» SOURCE DATA:
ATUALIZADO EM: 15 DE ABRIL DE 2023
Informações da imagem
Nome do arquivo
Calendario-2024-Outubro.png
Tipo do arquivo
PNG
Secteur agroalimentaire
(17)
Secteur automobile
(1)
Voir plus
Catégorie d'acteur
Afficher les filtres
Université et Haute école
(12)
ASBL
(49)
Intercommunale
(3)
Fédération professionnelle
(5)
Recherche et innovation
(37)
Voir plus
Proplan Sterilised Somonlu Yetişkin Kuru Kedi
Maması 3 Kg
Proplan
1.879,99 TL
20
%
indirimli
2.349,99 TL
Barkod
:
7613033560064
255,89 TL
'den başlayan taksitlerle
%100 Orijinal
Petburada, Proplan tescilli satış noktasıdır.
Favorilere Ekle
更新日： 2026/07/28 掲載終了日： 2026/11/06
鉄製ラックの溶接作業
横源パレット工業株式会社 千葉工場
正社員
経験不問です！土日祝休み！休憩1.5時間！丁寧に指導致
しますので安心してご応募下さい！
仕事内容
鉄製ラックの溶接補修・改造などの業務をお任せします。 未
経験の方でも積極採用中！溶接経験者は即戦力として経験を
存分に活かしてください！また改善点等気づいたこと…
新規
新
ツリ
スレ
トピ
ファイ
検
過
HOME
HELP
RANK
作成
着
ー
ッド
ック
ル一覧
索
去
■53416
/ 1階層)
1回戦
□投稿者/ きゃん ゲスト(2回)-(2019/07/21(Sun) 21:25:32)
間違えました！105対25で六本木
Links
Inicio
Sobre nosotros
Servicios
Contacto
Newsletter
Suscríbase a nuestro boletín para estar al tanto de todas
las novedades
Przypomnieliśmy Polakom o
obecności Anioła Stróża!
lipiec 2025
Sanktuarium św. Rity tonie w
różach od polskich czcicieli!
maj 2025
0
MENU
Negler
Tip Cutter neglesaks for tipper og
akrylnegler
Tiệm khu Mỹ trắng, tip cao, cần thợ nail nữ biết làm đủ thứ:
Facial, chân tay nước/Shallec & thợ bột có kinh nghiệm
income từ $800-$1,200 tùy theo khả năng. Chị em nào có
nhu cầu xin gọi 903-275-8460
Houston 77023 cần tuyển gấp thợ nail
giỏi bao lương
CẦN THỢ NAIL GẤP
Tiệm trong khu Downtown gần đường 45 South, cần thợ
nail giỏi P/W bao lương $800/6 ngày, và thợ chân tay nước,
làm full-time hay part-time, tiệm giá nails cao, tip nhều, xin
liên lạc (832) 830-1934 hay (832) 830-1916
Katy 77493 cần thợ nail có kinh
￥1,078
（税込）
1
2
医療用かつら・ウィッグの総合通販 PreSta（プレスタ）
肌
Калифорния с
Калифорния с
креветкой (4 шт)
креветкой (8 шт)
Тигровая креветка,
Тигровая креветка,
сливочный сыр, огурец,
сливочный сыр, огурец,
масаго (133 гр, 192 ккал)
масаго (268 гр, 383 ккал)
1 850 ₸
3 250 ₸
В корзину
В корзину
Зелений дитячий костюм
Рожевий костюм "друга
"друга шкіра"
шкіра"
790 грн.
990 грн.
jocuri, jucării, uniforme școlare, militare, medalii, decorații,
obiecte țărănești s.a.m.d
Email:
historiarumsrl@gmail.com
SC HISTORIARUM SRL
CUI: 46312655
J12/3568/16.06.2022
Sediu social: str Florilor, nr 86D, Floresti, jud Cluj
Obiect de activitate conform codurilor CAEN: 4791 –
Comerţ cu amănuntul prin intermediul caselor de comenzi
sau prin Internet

» DIRECTIONS: Show each line in the listing above that contains the word "масаго".

» ANSWER SECTION:
масаго (133 гр, 192 ккал)
масаго (268 гр, 383 ккал)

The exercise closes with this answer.